Saturday In the Park


Faneuil Hall has seen a lot of action in 300 years. Squatting on Boston’s harbor front, the hall was built in 1743 by Peter Fanueill designed as a public market place and given by Faneuil as a gift to the city. Original 1%-er coming through. Surprisingly, there was some grumbling about this by city officials because this was New England after all where the art of petty bitchery was hatched and honed. The pros included one-stop shopping, the cons included worry over noise pollution, specifically “noisy push-cart hucksters,” and price gouging. In the end, Faneuil got his plan approved by a thin seven votes. His lukewarm support secured, Faneuil barreled forward, dipping into some of his hard earned savings as a slave trader (*cough* *cough*) to help pay for the building.

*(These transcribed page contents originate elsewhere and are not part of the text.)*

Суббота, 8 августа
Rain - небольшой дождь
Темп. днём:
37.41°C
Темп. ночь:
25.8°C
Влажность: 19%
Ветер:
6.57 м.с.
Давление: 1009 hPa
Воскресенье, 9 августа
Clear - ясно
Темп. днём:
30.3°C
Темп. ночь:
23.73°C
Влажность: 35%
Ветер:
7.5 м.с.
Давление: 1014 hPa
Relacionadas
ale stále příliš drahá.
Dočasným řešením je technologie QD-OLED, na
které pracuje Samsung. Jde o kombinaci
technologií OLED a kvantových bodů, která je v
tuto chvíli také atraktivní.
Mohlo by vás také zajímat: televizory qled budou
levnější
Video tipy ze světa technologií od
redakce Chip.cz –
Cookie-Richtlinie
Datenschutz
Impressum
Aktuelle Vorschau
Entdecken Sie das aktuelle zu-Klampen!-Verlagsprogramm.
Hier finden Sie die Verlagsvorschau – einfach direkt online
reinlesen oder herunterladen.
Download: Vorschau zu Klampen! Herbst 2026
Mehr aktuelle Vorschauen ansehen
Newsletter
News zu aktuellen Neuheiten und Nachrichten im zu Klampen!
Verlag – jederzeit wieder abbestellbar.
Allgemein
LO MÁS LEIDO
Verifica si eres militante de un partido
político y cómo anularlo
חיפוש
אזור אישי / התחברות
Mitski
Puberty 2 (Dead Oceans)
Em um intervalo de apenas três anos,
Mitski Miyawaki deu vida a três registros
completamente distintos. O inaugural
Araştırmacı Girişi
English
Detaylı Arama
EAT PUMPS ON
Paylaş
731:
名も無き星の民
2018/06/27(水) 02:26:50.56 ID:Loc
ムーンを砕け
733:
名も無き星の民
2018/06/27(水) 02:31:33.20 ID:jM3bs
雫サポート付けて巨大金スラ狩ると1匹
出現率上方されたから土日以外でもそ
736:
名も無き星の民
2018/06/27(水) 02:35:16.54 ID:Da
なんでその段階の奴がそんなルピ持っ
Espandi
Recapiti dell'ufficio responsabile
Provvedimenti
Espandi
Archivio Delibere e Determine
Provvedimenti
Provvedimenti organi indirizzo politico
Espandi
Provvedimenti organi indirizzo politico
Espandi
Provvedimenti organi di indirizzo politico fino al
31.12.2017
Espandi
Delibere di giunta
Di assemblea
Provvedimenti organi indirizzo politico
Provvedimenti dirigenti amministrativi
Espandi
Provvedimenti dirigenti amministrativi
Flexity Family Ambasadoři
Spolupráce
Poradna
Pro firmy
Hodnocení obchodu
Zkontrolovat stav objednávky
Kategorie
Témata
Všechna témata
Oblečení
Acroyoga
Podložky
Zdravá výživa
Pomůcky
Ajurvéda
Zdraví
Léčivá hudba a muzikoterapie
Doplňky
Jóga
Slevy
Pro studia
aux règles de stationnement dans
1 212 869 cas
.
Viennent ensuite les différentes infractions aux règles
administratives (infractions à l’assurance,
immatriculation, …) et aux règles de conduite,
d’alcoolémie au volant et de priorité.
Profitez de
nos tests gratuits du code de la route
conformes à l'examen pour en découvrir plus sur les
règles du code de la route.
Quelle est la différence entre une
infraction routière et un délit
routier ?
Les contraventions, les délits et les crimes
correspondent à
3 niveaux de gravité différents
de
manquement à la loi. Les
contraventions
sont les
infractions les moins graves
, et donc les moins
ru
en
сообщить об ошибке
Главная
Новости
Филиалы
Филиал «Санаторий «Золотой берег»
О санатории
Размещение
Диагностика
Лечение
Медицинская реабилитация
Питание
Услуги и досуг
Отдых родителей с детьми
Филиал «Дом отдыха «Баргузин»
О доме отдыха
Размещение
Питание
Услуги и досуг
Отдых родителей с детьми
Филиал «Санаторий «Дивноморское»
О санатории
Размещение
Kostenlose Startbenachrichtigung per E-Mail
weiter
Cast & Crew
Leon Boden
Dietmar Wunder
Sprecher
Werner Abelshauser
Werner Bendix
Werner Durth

Faneuil Hall resembles a traditional English country market (you can take the colonists out of the colony…). The first floor consisted of long rows of open stalls where merchants sold goods and food. The second floor housed an area for meeting rooms and general assembly. A fire ripped through the market in 1761, but by then everyone had quite warmed up to the place and it was rebuilt, but “biggahhhh” because, well, Boston.

In the end, Boston got way more than a place for farmers and butchers to sell their stock; they got a place to foment revolution. Maybe if Peter Fanueil had lead with that he would have gotten more than a few polite golf claps. In 1764 colonists gathered in the expanded and enlarged assembly arena to “discuss” (read: raise hell over) Britain’s oppressive Stamp and Sugar taxes. Not long after they would meet again to rail against the crown and eventually come up with the hashtagable: “no taxation without representation.” Faneuil Hall would be the hot seat of many, many rallies and protests leading up to the American Revolution, so much so that it became informally known as the “Cradle of Liberty.” Suck it Chicago and your “city of big shoulders.”

Centuries later, Fanueil Hall Market Place gets more tourist than rebel action. Three more market buildings—South Market, North Market, and Quincy Market—were added decades later and host restaurants, bars, and boutique as well as commercial retail outlets. Talk about your noisy hucksters.

On any given day, the space is a happy, chaotic sprawl: shoppers, sight-seers either wandering around or following along with groups led by tour guides dressed as historical re-enactos, horse drawn carriages take people up and down the cobble stone streets around the market, magicians, acrobats, bucket drummers, mimes, and all kinds of street performers stake out coveted real estate around the market areas to raise their brand of joyful noise (well, except the mimes).


This past Sunday I turned my feet toward Fanueil Hall not thinking much about where I was going only that I needed to be somewhere other than fused to my phone. The scene was very much like any other summer weekend with people strolling and enjoying the water front. In front of the great, granite steps of Quincy Market an ensemble of grade school violin players performed a medley of patriotic songs. At the farthest end a small carousel turned laconically, its plaster horses and tigers and bears gently galloping on their track while wide-eyed smiling kids perched on their backs, furiously waving. Unconsciously, I started humming that old Chicago tune: “Saturday in the park/I think it was the Fourth of July/People dancing, people laughing, a man selling ice cream.” You would never think a place like this was once home to the hard, messy, dangerous work of world changing.

I bought some food and found a bench. I enjoyed the feeling of warm sun on my face and smelled the salt in the wind whipping up over the waterfront. For a few seconds I thought to myself, it could happen here, at any time, right now, a choice put into motion causing catastrophic reverberations like the aftermath of an atomic blast. It could…

But that day was not that day…here.

I pushed the thought away, refused to give it energy, because that felt like the most radical act I had to give. Instead I pulled the ordinary happiness of the people enjoying this grand, historical market place around me and settled into the insulation it provided.

These hours, I decided, were for simply being here the way Bostonians centuries ago were, heading to Fanueil Hall as a matter of mundane routine, to buy and barter and sell until history demand something more of them, the way it demands more of all of us now.